Saved entries
++++++++++++++++++++

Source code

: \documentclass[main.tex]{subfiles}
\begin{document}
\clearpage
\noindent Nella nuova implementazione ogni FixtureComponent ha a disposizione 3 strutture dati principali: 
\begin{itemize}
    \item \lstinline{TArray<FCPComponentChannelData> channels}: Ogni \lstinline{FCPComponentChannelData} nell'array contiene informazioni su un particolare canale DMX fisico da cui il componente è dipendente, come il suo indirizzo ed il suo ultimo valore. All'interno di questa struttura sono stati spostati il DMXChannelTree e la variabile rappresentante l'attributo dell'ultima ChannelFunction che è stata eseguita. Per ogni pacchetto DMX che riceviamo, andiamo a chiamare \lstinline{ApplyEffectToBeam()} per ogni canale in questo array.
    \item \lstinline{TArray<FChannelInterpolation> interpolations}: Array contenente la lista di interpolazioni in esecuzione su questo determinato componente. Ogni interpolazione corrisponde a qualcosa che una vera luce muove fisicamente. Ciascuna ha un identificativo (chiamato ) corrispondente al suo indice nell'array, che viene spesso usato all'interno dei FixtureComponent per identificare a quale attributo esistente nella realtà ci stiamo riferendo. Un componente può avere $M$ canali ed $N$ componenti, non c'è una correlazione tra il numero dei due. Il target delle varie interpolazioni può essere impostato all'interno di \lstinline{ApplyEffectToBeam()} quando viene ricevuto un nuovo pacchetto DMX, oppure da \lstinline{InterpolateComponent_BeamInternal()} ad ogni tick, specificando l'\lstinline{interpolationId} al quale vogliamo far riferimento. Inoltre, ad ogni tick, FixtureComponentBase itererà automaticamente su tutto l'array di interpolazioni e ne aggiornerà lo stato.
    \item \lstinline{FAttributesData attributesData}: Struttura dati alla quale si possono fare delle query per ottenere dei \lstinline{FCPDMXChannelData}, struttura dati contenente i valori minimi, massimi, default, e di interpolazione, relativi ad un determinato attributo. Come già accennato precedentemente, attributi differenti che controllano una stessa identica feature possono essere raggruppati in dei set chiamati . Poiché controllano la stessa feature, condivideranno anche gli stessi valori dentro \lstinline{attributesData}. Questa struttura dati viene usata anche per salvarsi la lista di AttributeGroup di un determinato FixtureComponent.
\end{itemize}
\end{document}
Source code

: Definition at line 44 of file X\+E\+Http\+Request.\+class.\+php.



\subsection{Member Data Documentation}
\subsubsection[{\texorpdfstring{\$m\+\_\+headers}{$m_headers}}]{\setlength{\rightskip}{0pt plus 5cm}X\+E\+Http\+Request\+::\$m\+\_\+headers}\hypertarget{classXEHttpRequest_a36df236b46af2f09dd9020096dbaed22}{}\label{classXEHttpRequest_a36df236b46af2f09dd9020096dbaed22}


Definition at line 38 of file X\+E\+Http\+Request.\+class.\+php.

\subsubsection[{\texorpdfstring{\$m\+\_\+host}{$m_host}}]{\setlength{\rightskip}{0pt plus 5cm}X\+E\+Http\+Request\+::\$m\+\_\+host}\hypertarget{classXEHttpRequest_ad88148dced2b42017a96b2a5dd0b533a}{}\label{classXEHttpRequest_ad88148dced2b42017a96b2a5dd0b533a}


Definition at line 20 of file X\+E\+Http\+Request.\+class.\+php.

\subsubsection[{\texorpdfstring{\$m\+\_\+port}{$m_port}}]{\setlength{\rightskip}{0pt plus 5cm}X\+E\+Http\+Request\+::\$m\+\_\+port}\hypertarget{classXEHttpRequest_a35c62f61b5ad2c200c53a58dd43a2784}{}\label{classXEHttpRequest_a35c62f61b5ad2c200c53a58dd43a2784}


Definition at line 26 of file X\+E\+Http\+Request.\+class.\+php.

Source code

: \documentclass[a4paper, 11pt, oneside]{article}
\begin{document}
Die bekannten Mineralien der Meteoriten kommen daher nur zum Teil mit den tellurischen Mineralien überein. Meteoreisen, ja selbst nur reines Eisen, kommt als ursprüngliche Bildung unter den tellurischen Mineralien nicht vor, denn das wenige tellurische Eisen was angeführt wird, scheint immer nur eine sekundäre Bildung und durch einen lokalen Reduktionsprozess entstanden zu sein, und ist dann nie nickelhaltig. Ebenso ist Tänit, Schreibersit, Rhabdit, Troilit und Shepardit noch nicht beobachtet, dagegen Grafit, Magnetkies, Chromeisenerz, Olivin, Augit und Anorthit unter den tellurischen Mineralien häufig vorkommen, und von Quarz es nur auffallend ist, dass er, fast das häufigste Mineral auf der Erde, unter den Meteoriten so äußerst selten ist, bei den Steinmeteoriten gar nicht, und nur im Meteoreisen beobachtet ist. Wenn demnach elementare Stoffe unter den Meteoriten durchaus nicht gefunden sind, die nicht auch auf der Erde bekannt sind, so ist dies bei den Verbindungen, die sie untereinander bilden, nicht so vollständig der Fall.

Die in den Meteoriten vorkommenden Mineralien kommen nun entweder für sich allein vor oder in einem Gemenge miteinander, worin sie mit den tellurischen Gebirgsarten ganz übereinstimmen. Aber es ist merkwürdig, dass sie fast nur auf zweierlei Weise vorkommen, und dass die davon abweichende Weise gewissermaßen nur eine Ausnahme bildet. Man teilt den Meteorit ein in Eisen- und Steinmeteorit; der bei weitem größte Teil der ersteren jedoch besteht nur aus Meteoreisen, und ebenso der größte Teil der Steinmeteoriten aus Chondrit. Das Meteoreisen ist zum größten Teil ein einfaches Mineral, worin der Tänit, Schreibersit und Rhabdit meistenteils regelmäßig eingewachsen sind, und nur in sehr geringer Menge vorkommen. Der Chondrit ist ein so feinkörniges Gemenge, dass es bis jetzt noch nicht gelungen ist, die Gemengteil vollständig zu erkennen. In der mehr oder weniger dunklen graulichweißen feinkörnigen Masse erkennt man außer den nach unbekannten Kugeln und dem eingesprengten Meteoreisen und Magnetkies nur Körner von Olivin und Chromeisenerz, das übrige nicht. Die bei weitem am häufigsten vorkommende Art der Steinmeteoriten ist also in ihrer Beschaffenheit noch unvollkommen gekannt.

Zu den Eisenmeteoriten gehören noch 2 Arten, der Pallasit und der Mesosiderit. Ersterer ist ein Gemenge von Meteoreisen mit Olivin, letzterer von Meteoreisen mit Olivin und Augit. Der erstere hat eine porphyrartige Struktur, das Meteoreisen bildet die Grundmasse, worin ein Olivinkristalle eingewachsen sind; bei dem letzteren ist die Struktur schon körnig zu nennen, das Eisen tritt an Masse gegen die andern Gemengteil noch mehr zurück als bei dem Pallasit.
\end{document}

++++++++++++++++++++

§ TASK BRIEF: Filter the records above for "determinato" and copy every matching line.

§ OUTPUT BELOW:
    \item \lstinline{TArray<FChannelInterpolation> interpolations}: Array contenente la lista di interpolazioni in esecuzione su questo determinato componente. Ogni interpolazione corrisponde a qualcosa che una vera luce muove fisicamente. Ciascuna ha un identificativo (chiamato ) corrispondente al suo indice nell'array, che viene spesso usato all'interno dei FixtureComponent per identificare a quale attributo esistente nella realtà ci stiamo riferendo. Un componente può avere $M$ canali ed $N$ componenti, non c'è una correlazione tra il numero dei due. Il target delle varie interpolazioni può essere impostato all'interno di \lstinline{ApplyEffectToBeam()} quando viene ricevuto un nuovo pacchetto DMX, oppure da \lstinline{InterpolateComponent_BeamInternal()} ad ogni tick, specificando l'\lstinline{interpolationId} al quale vogliamo far riferimento. Inoltre, ad ogni tick, FixtureComponentBase itererà automaticamente su tutto l'array di interpolazioni e ne aggiornerà lo stato.
    \item \lstinline{FAttributesData attributesData}: Struttura dati alla quale si possono fare delle query per ottenere dei \lstinline{FCPDMXChannelData}, struttura dati contenente i valori minimi, massimi, default, e di interpolazione, relativi ad un determinato attributo. Come già accennato precedentemente, attributi differenti che controllano una stessa identica feature possono essere raggruppati in dei set chiamati . Poiché controllano la stessa feature, condivideranno anche gli stessi valori dentro \lstinline{attributesData}. Questa struttura dati viene usata anche per salvarsi la lista di AttributeGroup di un determinato FixtureComponent.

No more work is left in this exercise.